▸ Tasks and exercises:
**A.** In the Joel Lanning profile, which two schools made him football offers after high school?
**B.** Set down, word for word, the part of the Joel Lanning profile that opens with the words containing "2015 season" and closes with "against Kansas State.".

Joel Lanning (born November 18, 1994) is a former American football linebacker who is currently a graduate assistant for the Iowa State Cyclones football team. He played college football at Iowa State University. He was selected as a first-team All-American and first-team All-Big 12 in 2017.

Early years
Lanning was a multi-sport star at Ankeny High School earning all-state selections in football, baseball, and wrestling. In 2012 he won state championships in both baseball and football his senior seasons. As the three-year starting quarterback at Ankeny, Lanning had 7,642 all-purpose career yards.

Recruiting
After high school Lanning was very lightly recruited for football.  His only two offers were Nebraska and Iowa State; he ultimately picked the Cyclones.

College career

2015 season
Lanning redshirted his initial college season and only played in one game on special teams his freshman season.  In 2015, he played in 11 games and started quarterback for the final five. He finished the season with 1,247 passing yards and 10 passing touchdowns in addition to 330 rushing yards and four rushing touchdowns.  His season highs included 162 passing yards on 11 of 22 attempts and 130 yards rushing and two rushing touchdowns against Oklahoma State as well as throwing for three touchdowns and 210 yards against Kansas State.

▸ Supplied entries:
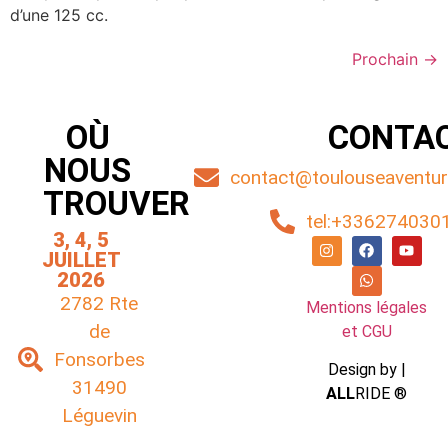
d’une 125 cc.
Prochain
→
OÙ
CONTA
NOUS
contact@toulouseaventure
TROUVER
tel:+336274030
3, 4, 5
JUILLET
2026
2782 Rte
Mentions légales
de
et CGU
Fonsorbes
Design by |
31490
ALL
RIDE ®
Léguevin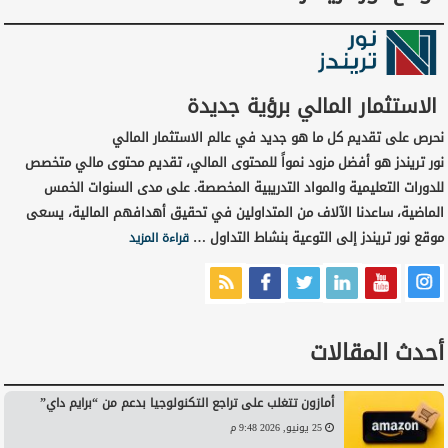
الاستثمار المالي برؤية جديدة
نحرص على تقديم كل ما هو جديد في عالم الاستثمار المالي
نور تريندز هو أفضل مزود نمواً للمحتوى المالي، تقديم محتوى مالي متخصص
للدورات التعليمية والمواد التدريبية المخصصة. على مدى السنوات الخمس
الماضية، ساعدنا الآلاف من المتداولين في تحقيق أهدافهم المالية، يسعى
موقع نور تريندز إلى التوعية بنشاط التداول …
قراءة المزيد
أحدث المقالات
أمازون تتغلب على تراجع التكنولوجيا بدعم من “برايم داي”
25 يونيو, 2026 9:48 م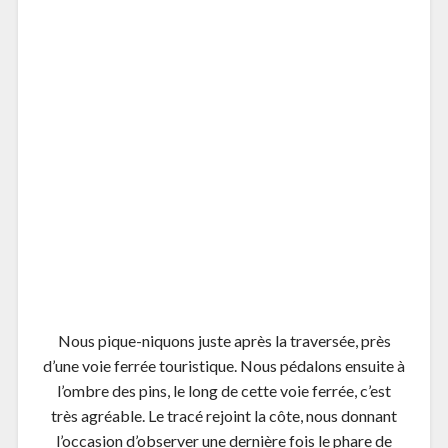
WordPress:
chargement…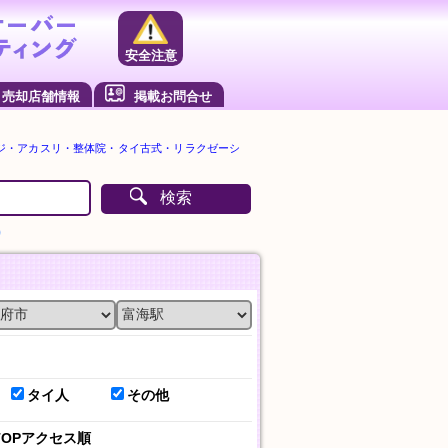
安全注意
売却店舗情報
掲載お問合せ
ジ・アカスリ・整体院・タイ古式・リラクゼーシ
検索
）
タイ人
その他
TOPアクセス順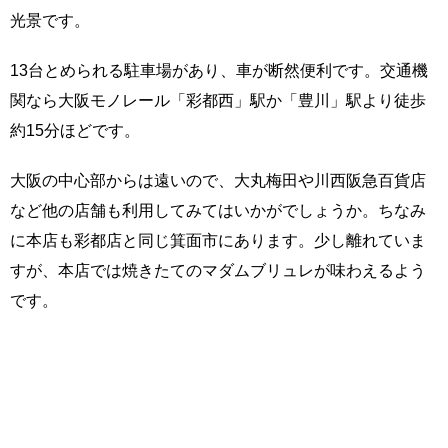
光景です。
13台とめられる駐車場があり、車が断然便利です。交通機
関なら大阪モノレール「彩都西」駅か「豊川」駅より徒歩
約15分ほどです。
大阪の中心部からは遠いので、大丸梅田や川西阪急百貨店
など他の店舗も利用してみてはいかがでしょうか。ちなみ
に本店も彩都店と同じ箕面市にあります。少し離れていま
すが、本店では焼きたてのマダムブリュレが味わえるよう
です。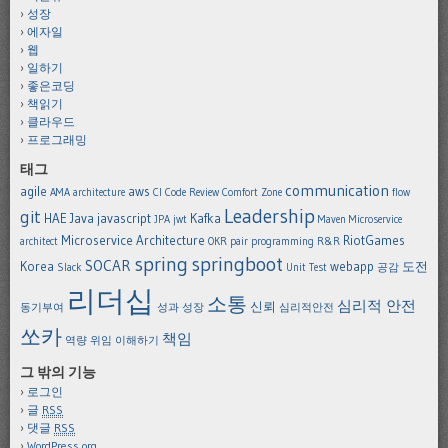
성장
에자일
웹
일하기
좋은코딩
책읽기
클라우드
프로그래밍
태그
communication
agile
aws
AMA
architecture
CI
Code Review
Comfort Zone
flow
Leadership
git
HAE
Java
javascript
Kafka
JPA
jwt
Maven
Microservice
Microservice Architecture
RiotGames
architect
OKR
pair programming
R&R
spring
springboot
SOCAR
Korea
webapp
도전
Slack
Unit Test
공감
리더십
소통
심리적 안전
신뢰
동기부여
성과
성장
심리적안전
쏘카
책임
역량
위임
이해하기
그 밖의 기능
로그인
글
RSS
댓글
RSS
WordPress.org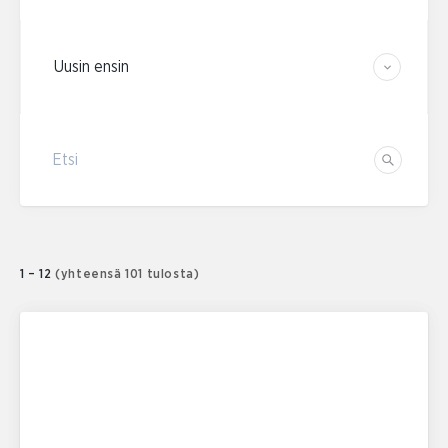
Järjestä tulokset
Etsi
Etsi
1 – 12
(yhteensä 101 tulosta)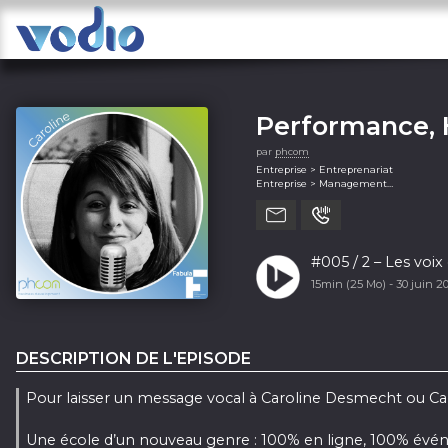
Performance,
par
phcom
Entreprise > Entreprenariat
Entreprise > Management
Entreprise > Marketing
#005 / 2 – Les vo
15min (25 Mo) -
30 juin 2
DESCRIPTION DE L'EPISODE
Pour laisser un message vocal à Caroline Desmecht ou Ca
Une école d’un nouveau genre : 100% en ligne, 100% évén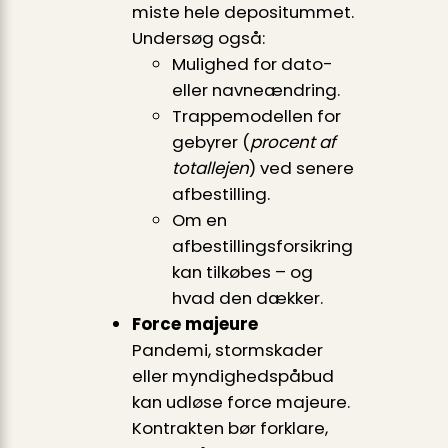
miste hele depositummet.
Undersøg også:
Mulighed for dato-
eller navneændring.
Trappemodellen for
gebyrer (
procent af
totallejen
) ved senere
afbestilling.
Om en
afbestillingsforsikring
kan tilkøbes – og
hvad den dækker.
Force majeure
Pandemi, stormskader
eller myndighedspåbud
kan udløse force majeure.
Kontrakten bør forklare,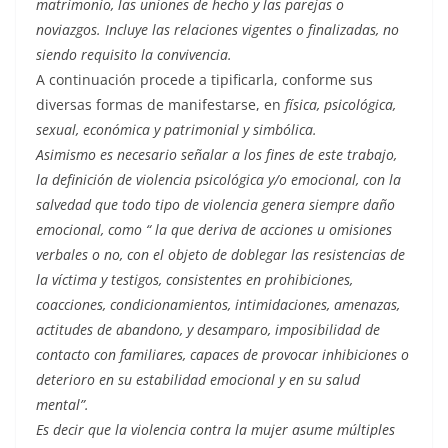
matrimonio, las uniones de hecho y las parejas o
noviazgos. Incluye las relaciones vigentes o finalizadas, no
siendo requisito la convivencia.
A continuación procede a tipificarla, conforme sus
diversas formas de manifestarse, en
física, psicológica,
sexual, económica y patrimonial y simbólica.
Asimismo es necesario señalar a los fines de este trabajo,
la definición de violencia psicológica y/o emocional, con la
salvedad que todo tipo de violencia genera siempre daño
emocional, como “
la que deriva de acciones u omisiones
verbales o no, con el objeto de doblegar las resistencias de
la víctima y testigos, consistentes en prohibiciones,
coacciones, condicionamientos, intimidaciones, amenazas,
actitudes de abandono, y desamparo, imposibilidad de
contacto con familiares, capaces de provocar inhibiciones o
deterioro en su estabilidad emocional y en su salud
mental”.
Es decir que la violencia contra la mujer asume múltiples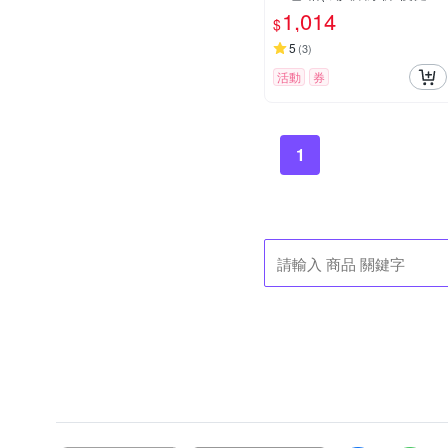
褲型紙尿褲)
1,014
$
5
(
3
)
活動
券
1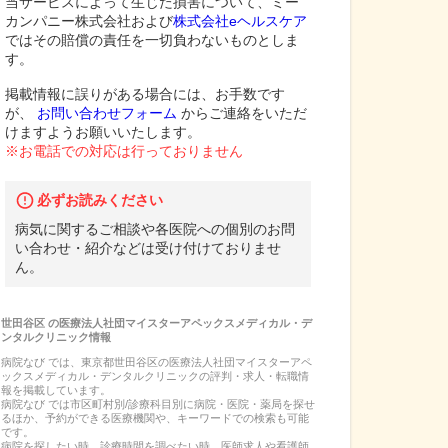
当サービスによって生じた損害について、ミー
カンパニー株式会社および
株式会社eヘルスケア
ではその賠償の責任を一切負わないものとしま
す。
掲載情報に誤りがある場合には、お手数です
が、
お問い合わせフォーム
からご連絡をいただ
けますようお願いいたします。
※お電話での対応は行っておりません
必ずお読みください
病気に関するご相談や各医院への個別のお問
い合わせ・紹介などは受け付けておりませ
ん。
世田谷区
の
医療法人社団マイスターアペックスメディカル・デ
ンタルクリニック
情報
病院なび では、
東京都
世田谷区
の
医療法人社団マイスターアペ
ックスメディカル・デンタルクリニック
の
評判・求人・転職
情
報を掲載しています。
病院なび では市区町村別/診療科目別に病院・医院・薬局を探せ
るほか、予約ができる医療機関や、キーワードでの検索も可能
です。
病院を探したい時、診療時間を調べたい時、医師求人や看護師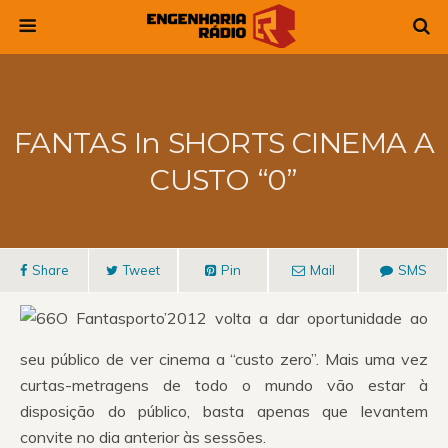
FANTAS In SHORTS CINEMA A
CUSTO “0”
Share
Tweet
Pin
Mail
SMS
O Fantasporto’2012 volta a dar oportunidade ao
seu público de ver cinema a “custo zero”. Mais uma vez
curtas-metragens de todo o mundo vão estar à
disposição do público, basta apenas que levantem
convite no dia anterior às sessões.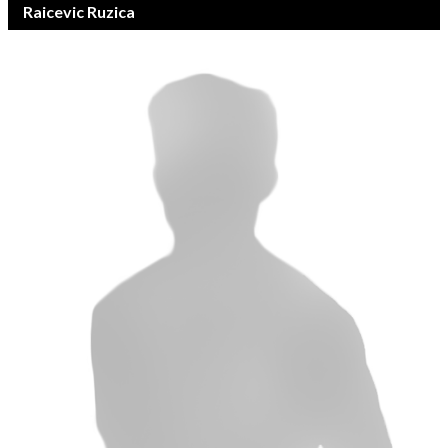
Raicevic Ruzica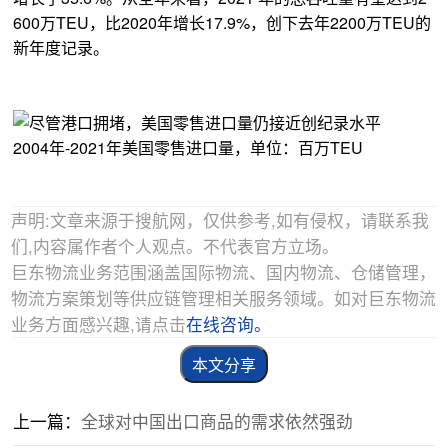
600万TEU，比2020年增长17.9%，创下去年2200万TEU的
新年度记录。
2004年-2021年美国零售进口量，单位：百万TEU
声明:文章来源于搜航网，仅供参考,如有侵权，请联系我
们,内容属作者个人观点。不代表官方立场。
巨东物流业务范围涵盖国际物流、国内物流、仓储管理，
物流方案策划等供应链管理相关服务领域。如对巨东物流
业务方面感兴趣,请点击
在线咨询。
本文分享
上一篇：
全球对中国出口商品的需求依然强劲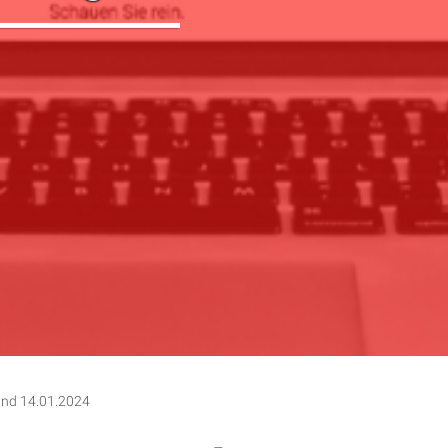
und 14.01.2024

▸ List of answers:
**A.** Nebraska and Iowa State.

**B.**
2015 season
Lanning redshirted his initial college season and only played in one game on special teams his freshman season.  In 2015, he played in 11 games and started quarterback for the final five. He finished the season with 1,247 passing yards and 10 passing touchdowns in addition to 330 rushing yards and four rushing touchdowns.  His season highs included 162 passing yards on 11 of 22 attempts and 130 yards rushing and two rushing touchdowns against Oklahoma State as well as throwing for three touchdowns and 210 yards against Kansas State.